1) The script should be written in spoken English- it is more natural than written English, which is usually more formal. The talent should read the script aloud and ensure that the text reads comfortably for them- which is particularly important if the talent did not write the script.
2) Practice reading the script from the teleprompter- this will allow the user to become more comfortable with the format and the teleprompter operator will get a sense of the readers pace.
3) Communicate how you read to the teleprompter operator- Where do you like your eye-line? The top, middle or bottom of the screen. the operator will follow your pace.
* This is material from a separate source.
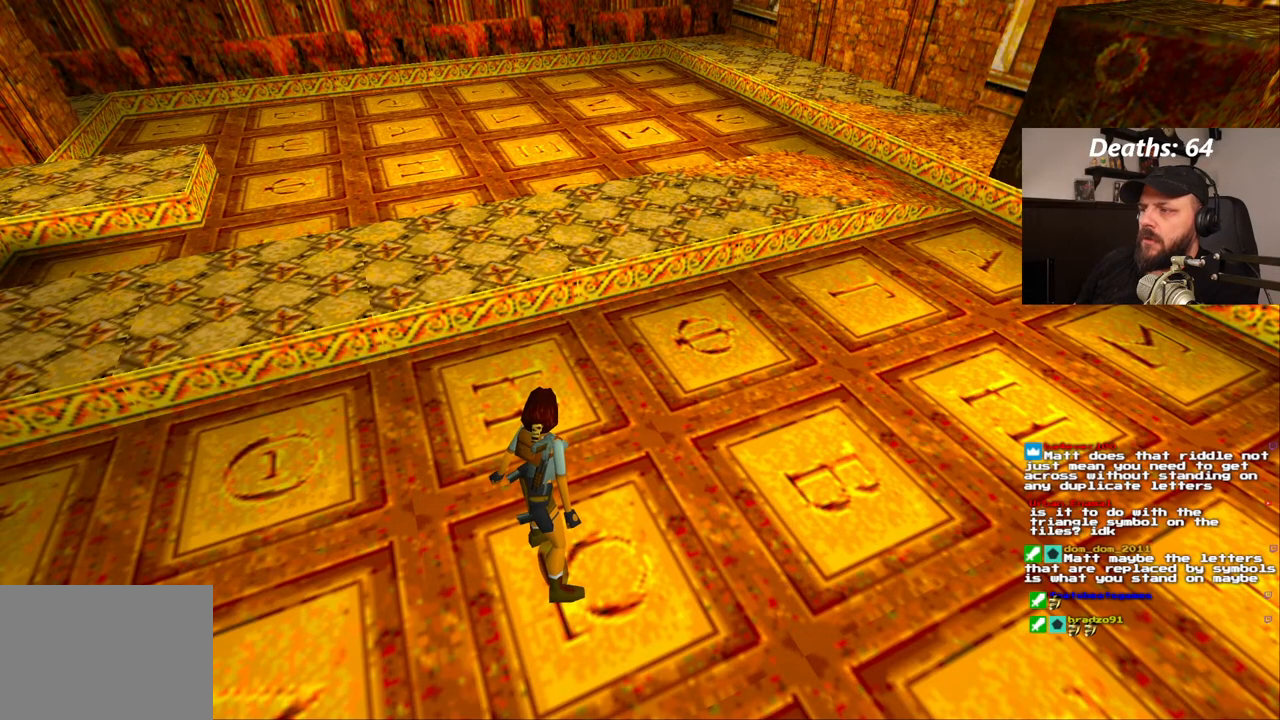
{"dt_ms": 500, "buttons": ["DPAD_LEFT"], "left_stick": "center", "right_stick": "center", "events": [[167, "DPAD_LEFT", "down"]]}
4) When using camera mounted teleprompters, visualize a person you are speaking to in the teleprompter as you read. If you can read with your eyes focused at infinity, you will appear to be looking at every person watching the performance.
5) When using podium mounted teleprompters, or "paddles", pick the ending of a sentence or clause to slowly move your head from one screen to the other, addressing both sides of the audience or room.
6) Ad-Libbing- most people change their intonation and cadence when they ad lib from a teleprompter. If you want to ad lib, let the teleprompter operator know during rehearsal so that the operator will know where and when to pick up prompting again. If needed the teleprompter operator can add the material into the script. The operator will wait for you to return to the scripted speech. This is essential if AV techs are depending on word cues for slides or videos.
Above all, the purpose of a teleprompter is to make you more comfortable and relaxed, and assist you in giving the best possible performance.